(EXERCISE BRIEF):
Wherever the word "werden" occurs in the listing below, copy that whole line.

Segment Open

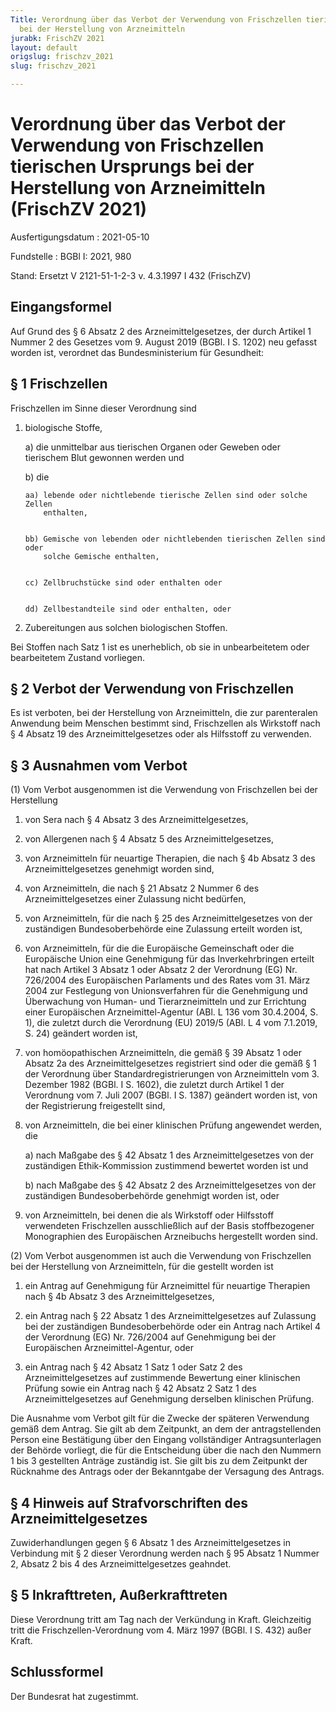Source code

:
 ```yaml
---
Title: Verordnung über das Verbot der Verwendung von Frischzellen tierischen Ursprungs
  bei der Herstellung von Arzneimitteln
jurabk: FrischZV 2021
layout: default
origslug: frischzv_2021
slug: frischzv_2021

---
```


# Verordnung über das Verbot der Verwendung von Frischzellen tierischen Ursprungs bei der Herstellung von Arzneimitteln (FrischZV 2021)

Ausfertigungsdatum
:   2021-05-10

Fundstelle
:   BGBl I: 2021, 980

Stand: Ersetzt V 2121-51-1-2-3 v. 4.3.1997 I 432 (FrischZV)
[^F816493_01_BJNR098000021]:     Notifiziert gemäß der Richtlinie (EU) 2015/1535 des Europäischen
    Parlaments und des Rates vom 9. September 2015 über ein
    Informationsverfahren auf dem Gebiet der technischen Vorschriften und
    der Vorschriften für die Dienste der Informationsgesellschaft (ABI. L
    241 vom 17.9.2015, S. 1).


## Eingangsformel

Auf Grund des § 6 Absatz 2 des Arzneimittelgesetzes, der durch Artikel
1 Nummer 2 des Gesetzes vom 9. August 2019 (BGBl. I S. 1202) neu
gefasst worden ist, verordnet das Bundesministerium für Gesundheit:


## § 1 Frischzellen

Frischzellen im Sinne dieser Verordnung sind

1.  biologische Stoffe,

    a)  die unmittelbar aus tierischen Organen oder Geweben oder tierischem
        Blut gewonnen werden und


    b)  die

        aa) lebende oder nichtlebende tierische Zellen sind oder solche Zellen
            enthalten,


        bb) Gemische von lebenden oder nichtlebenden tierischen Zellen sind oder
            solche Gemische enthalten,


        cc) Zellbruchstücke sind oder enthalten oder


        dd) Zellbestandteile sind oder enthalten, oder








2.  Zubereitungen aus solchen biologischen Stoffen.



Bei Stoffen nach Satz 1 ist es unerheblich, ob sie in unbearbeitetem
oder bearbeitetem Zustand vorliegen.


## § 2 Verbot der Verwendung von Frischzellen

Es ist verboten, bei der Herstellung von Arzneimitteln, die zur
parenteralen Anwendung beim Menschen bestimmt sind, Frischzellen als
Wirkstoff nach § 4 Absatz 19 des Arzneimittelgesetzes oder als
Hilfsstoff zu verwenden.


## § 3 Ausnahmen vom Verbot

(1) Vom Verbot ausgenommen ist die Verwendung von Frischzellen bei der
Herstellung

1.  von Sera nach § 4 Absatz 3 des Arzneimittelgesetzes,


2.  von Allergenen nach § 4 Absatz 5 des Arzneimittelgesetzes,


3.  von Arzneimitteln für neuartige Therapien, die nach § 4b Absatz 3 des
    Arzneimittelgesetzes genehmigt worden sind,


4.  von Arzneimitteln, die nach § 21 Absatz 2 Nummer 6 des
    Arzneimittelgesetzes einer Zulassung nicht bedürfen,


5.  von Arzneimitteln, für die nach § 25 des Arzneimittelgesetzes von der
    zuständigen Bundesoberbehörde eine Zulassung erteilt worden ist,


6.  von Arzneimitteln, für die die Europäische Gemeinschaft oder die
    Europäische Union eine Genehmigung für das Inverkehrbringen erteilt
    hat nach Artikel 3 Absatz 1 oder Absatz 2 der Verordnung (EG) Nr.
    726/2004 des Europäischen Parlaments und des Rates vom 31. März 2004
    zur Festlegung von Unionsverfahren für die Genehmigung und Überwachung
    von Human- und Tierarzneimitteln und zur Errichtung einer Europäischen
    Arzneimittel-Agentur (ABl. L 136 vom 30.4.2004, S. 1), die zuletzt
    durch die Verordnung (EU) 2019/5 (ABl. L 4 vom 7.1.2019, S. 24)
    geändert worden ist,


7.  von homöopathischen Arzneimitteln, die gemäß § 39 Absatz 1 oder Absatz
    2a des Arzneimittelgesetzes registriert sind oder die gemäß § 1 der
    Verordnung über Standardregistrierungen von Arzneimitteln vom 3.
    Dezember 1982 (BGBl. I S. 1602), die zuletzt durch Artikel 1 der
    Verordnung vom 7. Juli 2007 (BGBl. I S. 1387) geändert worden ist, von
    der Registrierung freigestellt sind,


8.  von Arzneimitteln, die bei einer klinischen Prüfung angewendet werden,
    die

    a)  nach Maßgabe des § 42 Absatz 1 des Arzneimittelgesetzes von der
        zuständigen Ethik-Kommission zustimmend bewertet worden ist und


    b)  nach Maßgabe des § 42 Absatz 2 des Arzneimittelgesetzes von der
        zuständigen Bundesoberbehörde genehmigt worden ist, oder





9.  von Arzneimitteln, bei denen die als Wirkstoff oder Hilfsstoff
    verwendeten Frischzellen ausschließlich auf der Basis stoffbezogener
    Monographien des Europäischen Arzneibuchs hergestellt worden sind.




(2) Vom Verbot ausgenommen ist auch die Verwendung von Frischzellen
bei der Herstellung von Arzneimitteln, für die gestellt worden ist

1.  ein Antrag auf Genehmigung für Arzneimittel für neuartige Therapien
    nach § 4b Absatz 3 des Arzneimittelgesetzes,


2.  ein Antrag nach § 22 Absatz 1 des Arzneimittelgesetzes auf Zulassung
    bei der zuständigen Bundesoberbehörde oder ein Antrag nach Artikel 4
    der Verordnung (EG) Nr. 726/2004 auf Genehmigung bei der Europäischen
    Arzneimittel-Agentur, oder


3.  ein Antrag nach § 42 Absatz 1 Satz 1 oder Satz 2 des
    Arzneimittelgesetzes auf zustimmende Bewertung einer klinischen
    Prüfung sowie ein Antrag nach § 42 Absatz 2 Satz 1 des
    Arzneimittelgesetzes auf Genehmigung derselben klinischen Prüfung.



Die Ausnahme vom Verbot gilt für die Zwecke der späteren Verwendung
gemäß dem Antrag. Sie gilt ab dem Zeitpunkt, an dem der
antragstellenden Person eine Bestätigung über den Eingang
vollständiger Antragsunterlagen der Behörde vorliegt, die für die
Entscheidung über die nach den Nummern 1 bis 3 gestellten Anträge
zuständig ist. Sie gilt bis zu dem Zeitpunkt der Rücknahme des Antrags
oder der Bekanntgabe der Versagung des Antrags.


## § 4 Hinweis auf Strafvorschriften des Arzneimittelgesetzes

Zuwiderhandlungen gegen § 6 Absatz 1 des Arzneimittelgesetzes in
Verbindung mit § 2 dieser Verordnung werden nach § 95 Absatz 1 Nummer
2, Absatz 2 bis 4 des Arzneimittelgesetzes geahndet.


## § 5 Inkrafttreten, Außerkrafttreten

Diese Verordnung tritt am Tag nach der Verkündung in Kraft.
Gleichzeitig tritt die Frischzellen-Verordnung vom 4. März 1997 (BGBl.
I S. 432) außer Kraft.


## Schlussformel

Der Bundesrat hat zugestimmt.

Segment Closed

(TASK SOLUTION):
        Blut gewonnen werden und
8.  von Arzneimitteln, die bei einer klinischen Prüfung angewendet werden,
Verbindung mit § 2 dieser Verordnung werden nach § 95 Absatz 1 Nummer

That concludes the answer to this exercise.